“In every organization, there’s a time where management chooses to reduce its expectation and accept where it’s at,” Jim Boyd, Helper City Mining and Railroad Museum Director, said as he began his discussion with the Helper City Council last week.
Boyd was referring to the revenue of the museum. Furthering his explanation, Boyd spoke to the council members on a few key components of change.
It is Boyd’s belief that there are three specific changes that will occur over the next 15 to 20 years that will impact the museum. The museum opened 1964 and at that time, people were remembering the lives of their parents and grandparents, which made the experience personal. Currently, the remembrance is geared more toward great grandparents and older.
Another impact, according to Boyd, is the fact that coal camps closed in the ’50s and ’60s. The citizens that lived in the camps or had parents in them will soon be gone. Moving forward, it is believed that the coal industry and mining will shrink.
Along with these changes, Boyd also pointed out to the council that we are living in a very digital age. This means that attendees of the museum are expecting a different, high-tech experience.

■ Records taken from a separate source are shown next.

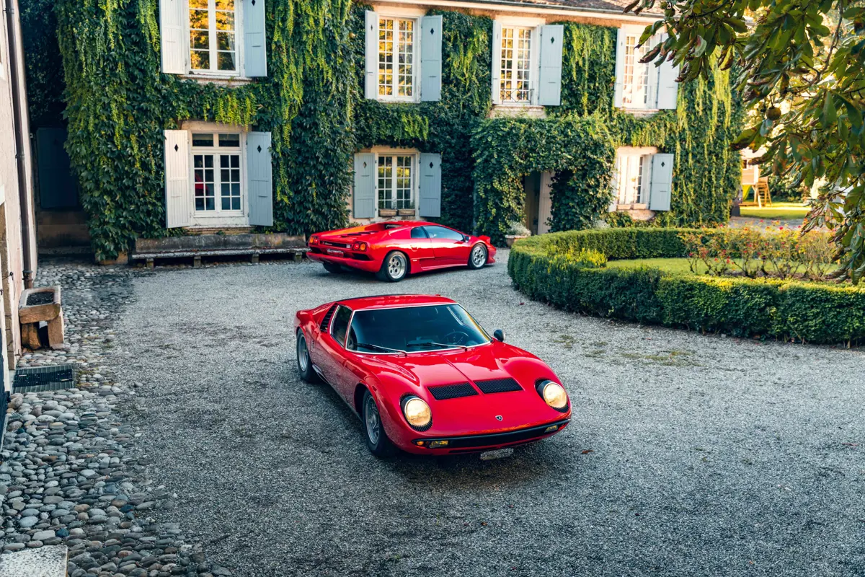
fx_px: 834
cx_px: 432
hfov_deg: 54.8
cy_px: 288
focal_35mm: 35
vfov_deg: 38.2
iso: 200
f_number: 2.8
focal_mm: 34.7
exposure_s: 1/125
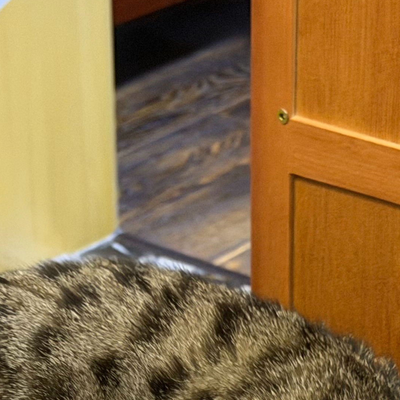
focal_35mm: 159
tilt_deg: -31.0
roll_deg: +3.3
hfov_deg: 11.0
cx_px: 127
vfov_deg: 10.7
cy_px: 519
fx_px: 2079
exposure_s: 1/25
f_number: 1.78
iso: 500
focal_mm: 6.76
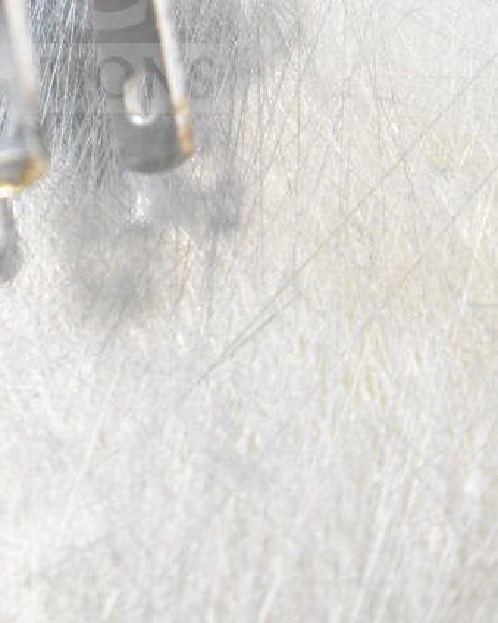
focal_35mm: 167
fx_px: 3078
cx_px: 63
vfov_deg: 11.4
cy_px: -4
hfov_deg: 9.2
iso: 4500
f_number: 5.6
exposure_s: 1/100
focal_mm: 55
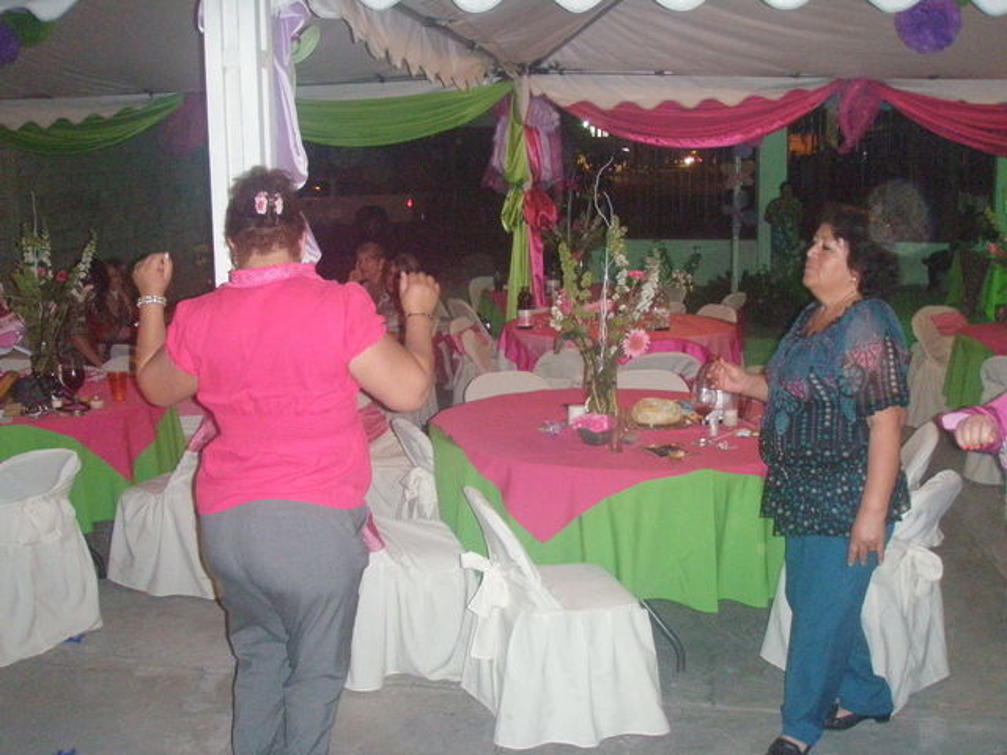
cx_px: 504
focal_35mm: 38
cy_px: 378
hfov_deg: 49.0
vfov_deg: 37.7
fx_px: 1105
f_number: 3.5
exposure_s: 1/30
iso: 640
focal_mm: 6.7
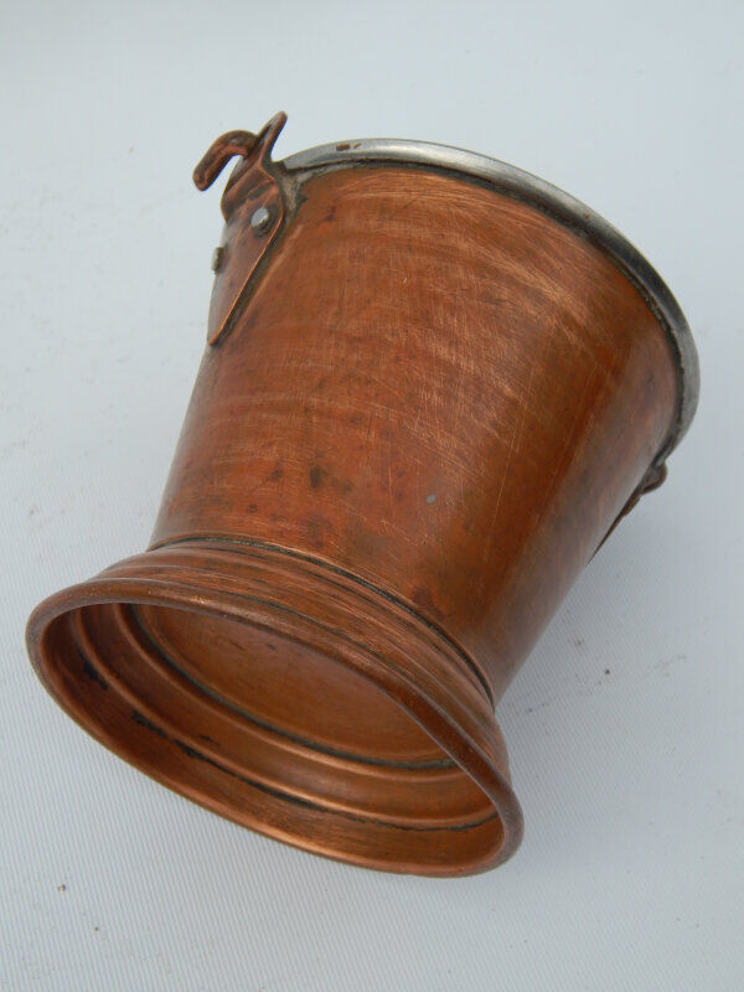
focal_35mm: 49
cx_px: 372
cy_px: 496
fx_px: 1404
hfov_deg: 29.7
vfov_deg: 38.9
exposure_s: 1/800
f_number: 3.7
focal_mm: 8.6
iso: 125
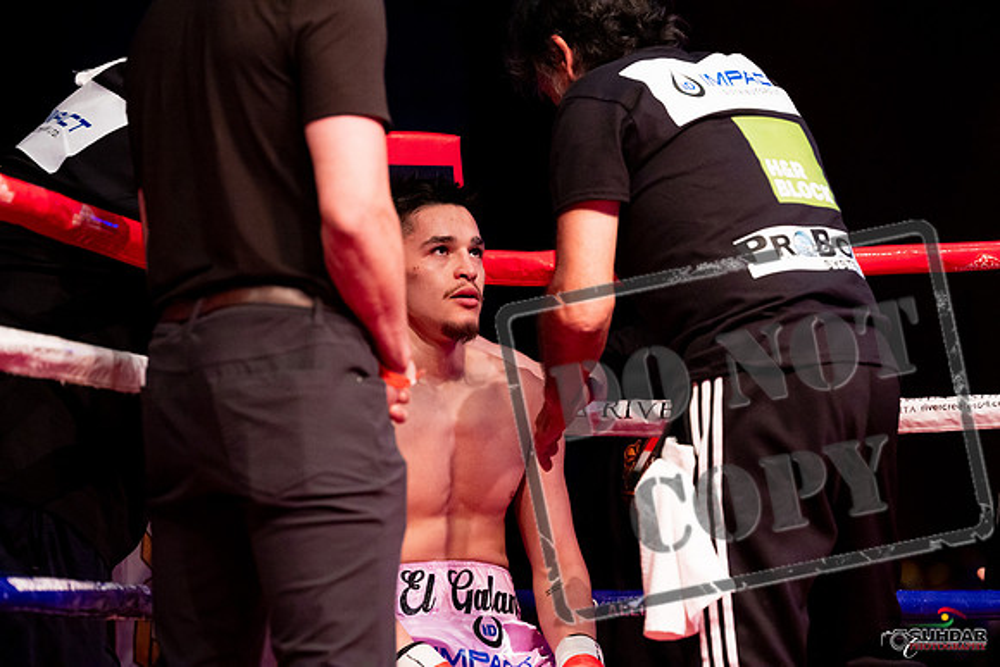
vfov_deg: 9.2
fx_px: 4167
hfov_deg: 13.7
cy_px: 334
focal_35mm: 150
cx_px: 500
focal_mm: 150
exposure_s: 1/640
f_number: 3.2
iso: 4000
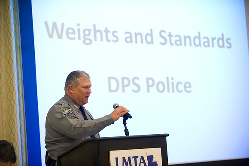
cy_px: 83
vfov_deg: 13.4
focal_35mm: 102
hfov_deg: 20.0
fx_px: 705
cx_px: 124
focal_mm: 102
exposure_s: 1/60
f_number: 2.8
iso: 3200
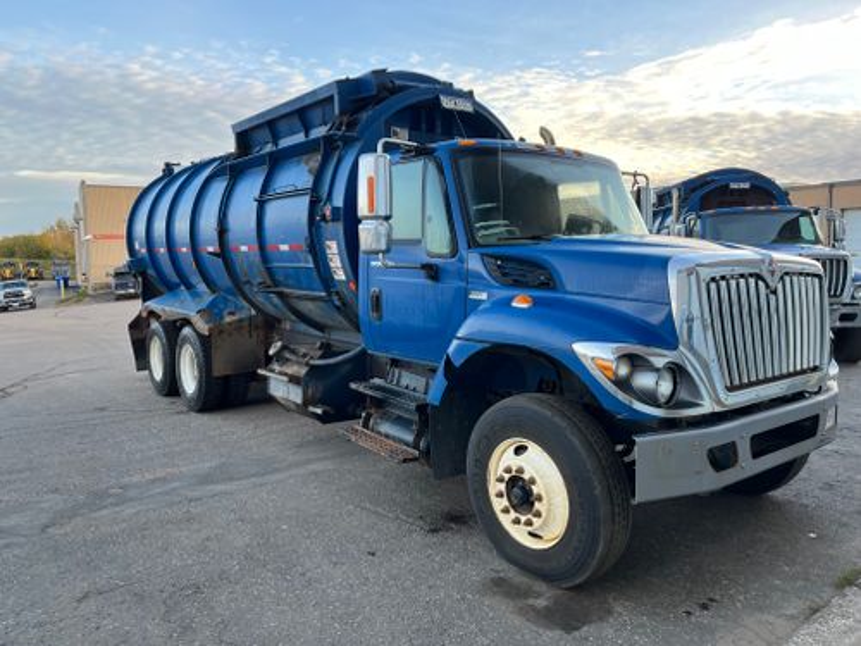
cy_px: 323
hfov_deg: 67.3
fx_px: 647
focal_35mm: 26
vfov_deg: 53.1
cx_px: 430
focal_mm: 5.1
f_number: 1.6
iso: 40
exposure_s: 1/170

“When the museum was purchased by the city, personal computers were three years old and you never found one except in a business,” Boyd explained.
All of these things have led Boyd to believe that, for the museum to survive, it needs to move from remembrance to interpretation and education. This will require a different kind of management. His hope is that the museum will start to resemble the new railroad exhibit, which received positive feedback on a state level.